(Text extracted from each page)

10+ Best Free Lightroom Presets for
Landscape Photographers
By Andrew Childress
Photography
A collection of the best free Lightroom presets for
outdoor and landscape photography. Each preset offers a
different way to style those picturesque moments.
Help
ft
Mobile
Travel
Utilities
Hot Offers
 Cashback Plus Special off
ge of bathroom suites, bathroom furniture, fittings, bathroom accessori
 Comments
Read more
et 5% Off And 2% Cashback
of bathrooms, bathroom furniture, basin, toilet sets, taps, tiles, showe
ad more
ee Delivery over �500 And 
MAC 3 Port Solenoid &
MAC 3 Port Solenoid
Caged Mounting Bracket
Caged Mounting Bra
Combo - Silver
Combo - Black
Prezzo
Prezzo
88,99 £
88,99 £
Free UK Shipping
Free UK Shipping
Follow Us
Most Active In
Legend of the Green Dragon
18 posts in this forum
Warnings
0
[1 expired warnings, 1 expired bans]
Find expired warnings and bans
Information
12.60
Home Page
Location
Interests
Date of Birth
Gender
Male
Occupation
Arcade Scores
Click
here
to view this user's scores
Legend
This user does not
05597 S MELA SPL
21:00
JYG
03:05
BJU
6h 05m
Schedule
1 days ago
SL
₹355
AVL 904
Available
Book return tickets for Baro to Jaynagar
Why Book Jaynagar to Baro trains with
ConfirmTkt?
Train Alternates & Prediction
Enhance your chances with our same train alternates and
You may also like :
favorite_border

==

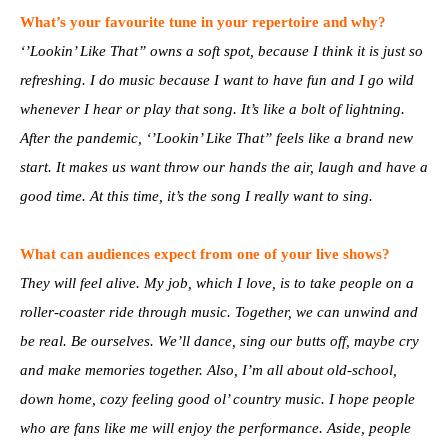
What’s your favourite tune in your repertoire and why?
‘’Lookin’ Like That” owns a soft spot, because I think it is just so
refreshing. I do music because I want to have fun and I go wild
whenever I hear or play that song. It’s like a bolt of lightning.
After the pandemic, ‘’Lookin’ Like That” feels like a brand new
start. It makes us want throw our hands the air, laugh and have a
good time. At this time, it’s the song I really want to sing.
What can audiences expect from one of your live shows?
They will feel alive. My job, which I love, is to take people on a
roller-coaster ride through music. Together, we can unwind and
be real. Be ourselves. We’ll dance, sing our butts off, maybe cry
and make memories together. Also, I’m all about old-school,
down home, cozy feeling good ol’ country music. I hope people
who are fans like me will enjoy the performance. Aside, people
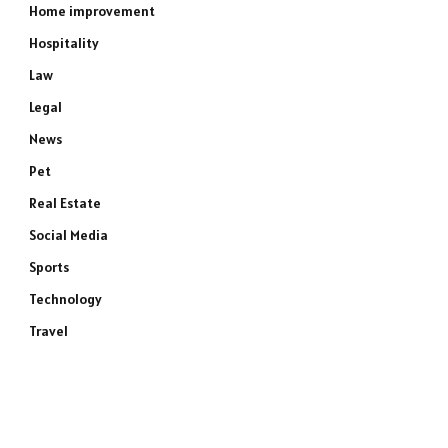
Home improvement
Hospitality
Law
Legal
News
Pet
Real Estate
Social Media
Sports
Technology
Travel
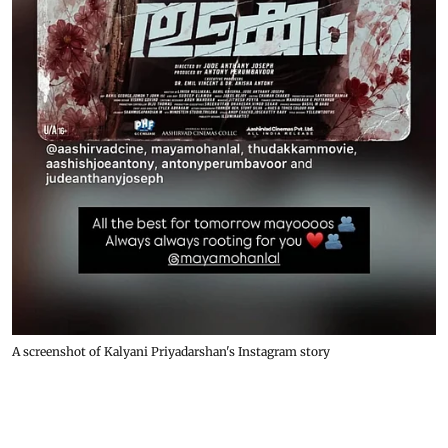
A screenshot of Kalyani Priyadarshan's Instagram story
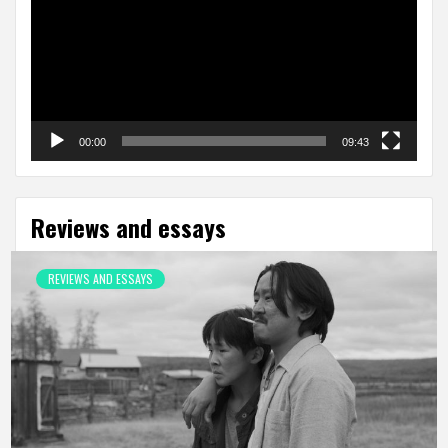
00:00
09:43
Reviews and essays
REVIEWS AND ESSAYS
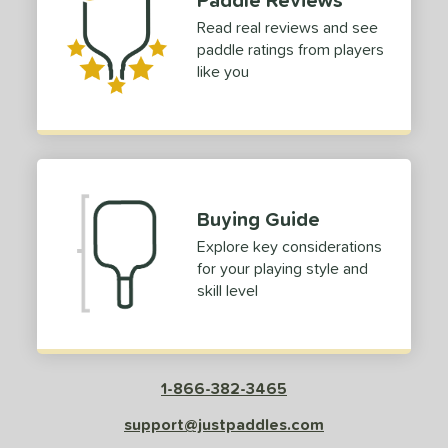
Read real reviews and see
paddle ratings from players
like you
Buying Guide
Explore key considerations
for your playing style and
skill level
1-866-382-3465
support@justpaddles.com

#### [How to complete this task]
Copy out the listing word for word from the line with "What’s your favourite" up to and including the line with "support@justpaddles.com", and leave out the pictures.

#### [Result of this task]
What’s your favourite tune in your repertoire and why?
‘’Lookin’ Like That” owns a soft spot, because I think it is just so
refreshing. I do music because I want to have fun and I go wild
whenever I hear or play that song. It’s like a bolt of lightning.
After the pandemic, ‘’Lookin’ Like That” feels like a brand new
start. It makes us want throw our hands the air, laugh and have a
good time. At this time, it’s the song I really want to sing.
What can audiences expect from one of your live shows?
They will feel alive. My job, which I love, is to take people on a
roller-coaster ride through music. Together, we can unwind and
be real. Be ourselves. We’ll dance, sing our butts off, maybe cry
and make memories together. Also, I’m all about old-school,
down home, cozy feeling good ol’ country music. I hope people
who are fans like me will enjoy the performance. Aside, people
Home improvement
Hospitality
Law
Legal
News
Pet
Real Estate
Social Media
Sports
Technology
Travel
A screenshot of Kalyani Priyadarshan's Instagram story
00:00
09:43
Reviews and essays
REVIEWS AND ESSAYS
Read real reviews and see
paddle ratings from players
like you
Buying Guide
Explore key considerations
for your playing style and
skill level
1-866-382-3465
support@justpaddles.com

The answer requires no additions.